Что происходит с людьми, почему они относятся друг к другу так, а не этак, понять все-таки трудно, как бы все это хорошо ни было изучено, примитивно легко объяснимо и твердо усвоено. Всегда имеется маленькое «но» в приязни или неприязни и вообще во всем том бесконечно неясном мире, который именуется человеческими отношениями, в мире, полном быстротекущих химер, цепных реакций, в мире, где в таинственном порядке взаимодействуют органы живые: кровь, лимфа, нервные волокна, семенная жидкость, желчь – с явлениями земного магнетизма, излучениями солнца и лунными фазами. Океан человеческий самый удивительный, бездонный и непознаваемый. Именно о том, по утверждению некоторых, писал Иов в книге своей, призывая не обольщаться простотой, видимой глазом невооруженным, и призывая никогда не переставать испытывать удивление перед тайнами бытия. А главных тайн бытия три. Самая большая тайна вселенной – это жизнь. Самая большая тайна жизни – это человек. Самая большая тайна человека – это творчество. И сказана по этому поводу самая большая, самая доступная человеческой душе мудрость: «Взгляни на меня и удивись и положи руку свою на рот свой» (Книга Иова XXI).

12

В конце сентября Сашенька родила девочку. Сашенькина мать к тому времени давно уже вернулась из заключения: ее присудили к шести месяцам, но сократили срок по беременности. Она родила летом, на три месяца раньше Сашеньки, и тоже девочку. А Ольга родила в марте, и ее дочь уже садилась, ползала и умела больно щипаться. Сашенька с Оксанкой жила в маленькой комнатке, а мать с Федором и Сашенькиной сестрой Верочкой – в столовой, Вася и Ольга же опять на кухне, но теперь они отгородили себе довольно большой участок, и не ширмой, а кирпичной перегородкой, наняв рабочих, так что вместо просторной кухни образовалась комнатка и узкий проход, в котором едва умещалась плита. Наденька, Ольгина дочь, была не по возрасту крупная, проситься она еще не умела, и потому от нее всегда пахло кислым, зато она чрезвычайно рано поняла, что живет и крепнет тот, кто ест, и кто бы ни садился за стол и что бы ни ели: постную ли затируху из ржаной муки, суп ли из кормового бурака, картошку ли в мундире, сдобренную желтоватым, недоброкачественным жиром, вызывающим изжогу, – что б ни ели, Наденька с одинаковым восторгом протягивала ручонки к валившему из кастрюли пару, и нельзя было даже сказать, что она попрошайничает, просто она радовалась виду и запаху еды, как иные дети радуются погремушке. Однажды Вася, работавший теперь в столярной мастерской и неплохо зарабатывавший, дал Наденьке лизнуть кусочек сала. Наденька пришла в такой восторг, что Ольга оборачивала кусочек сала чистой, вдвое сложенной тряпочкой, привязывала на ниточку, чтоб Наденька не сглотнула, и давала ей сосать словно пустышку, пока Катерина не увидела и не отругала Ольгу за это.

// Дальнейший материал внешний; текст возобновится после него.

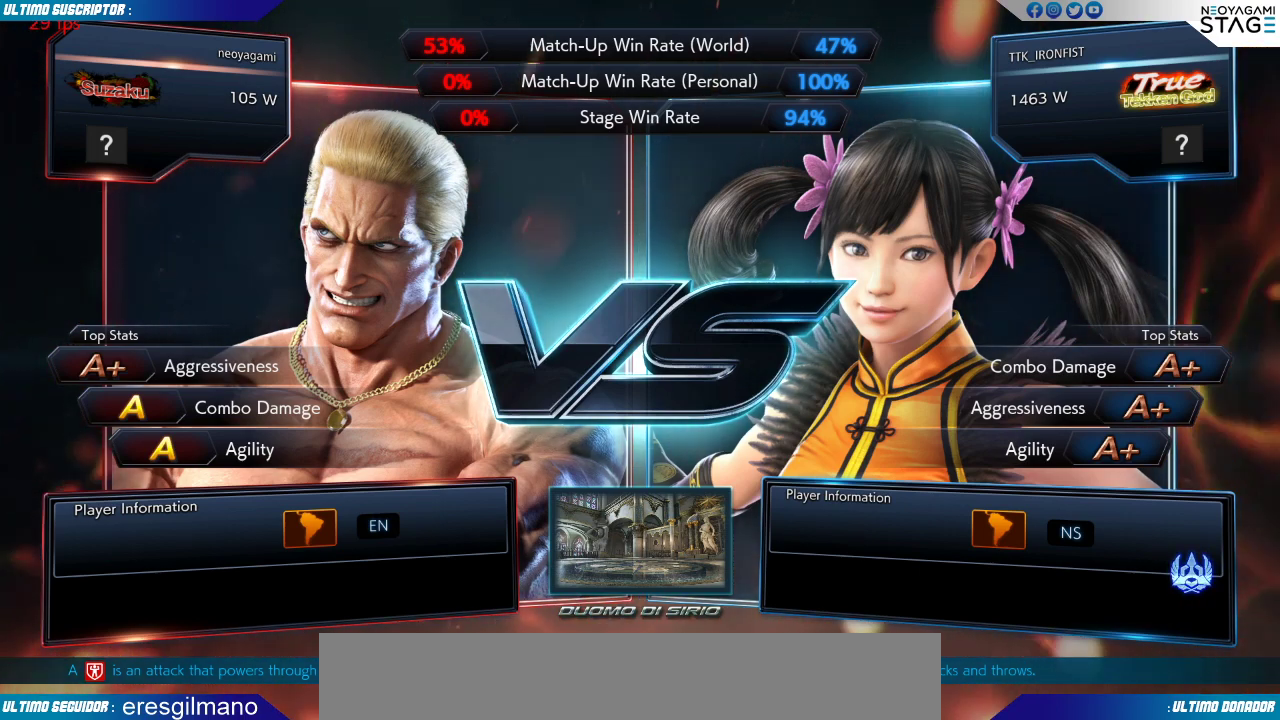
{"dt_ms": 500, "buttons": [], "left_stick": "center"}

Ольга с Васей сидели в своей переделанной из кухни комнатушке, большие, добрые, любящие друг друга без слов и объяснений, а одними лишь ласками, и Наденька с кроткими Васиными глазами, пуская из ротика пузыри, ползала у Ольги на коленях, стукаясь о выпуклый Ольгин живот, потому что Ольга опять была беременна.

Сашенькиной сестре Верочке шел четвертый месяц, однако и она уже в чем-то повторяла людей, давших ей жизнь. Она любила смеяться, и при этом на щеках ее появлялись крохотные ямочки, как у Катерины, Сашенькиной и Верочкиной матери, когда же делала что-либо плохое, например сбрасывала со стола чашку или однажды пипикнула отцу своему, Федору, прямо в лицо чистой детской струйкой, не желтой, а беловатой, похожей на теплую водичку, не насыщенной еще терпкими мочевыми солями, когда пипикнула отцу, то при этом так искренне нахмурила бровки и сморщила лобик, что чувствовались ее полное раскаяние и не глупая, а совестливая доброта. Федор засмеялся, вытер мокрые губы и сказал:

– Что там она ест... У ней и отходы еще чистые как слезы.

Сашенька назвала свою дочь в честь покойной бабки Оксаной. Первое время она никого к ней не допускала, сама пеленала, сама купала. Даже матери своей она не разрешала брать Оксану, а когда та все-таки брала, потому что Сашенька не всегда удачно пеленала ребенка и он плакал, дергал головкой, – когда мать все-таки брала, Сашенька испытывала ужасное беспокойство, вертелась вокруг, словно кошка, у которой взяли котенка. Глаза у Оксанки были крошечные, как и пальчики, как ручки, как курносый Сашенькин носик, а зрачки огромные, голубые, заполнявшие все глазное яблоко, совсем взрослые, отцовские, беспокойные, нервные и в то же время любопытные, не смотрящие, а рассматривающие. Сашенька полюбила теперь ночи, когда могла оставаться с Оксанкой вдвоем и их уединению никто не угрожал. Если девочка просыпалась и беспокойно дергала головкой, собираясь заплакать, Сашенька осторожно потряхивала над ней старинным монистом бабки Оксаны из серебряных турецких и польских монет, и внучка убитого кирпичом по затылку зубного врача Леопольда Львовича глядела своими большими, не по-младенчески сильными зрачками на прабабкино монисто, казацкий трофей, точно угадывая в нем для себя какой-то скрытый смысл и противоречие и утомленная непосильным еще вниманием.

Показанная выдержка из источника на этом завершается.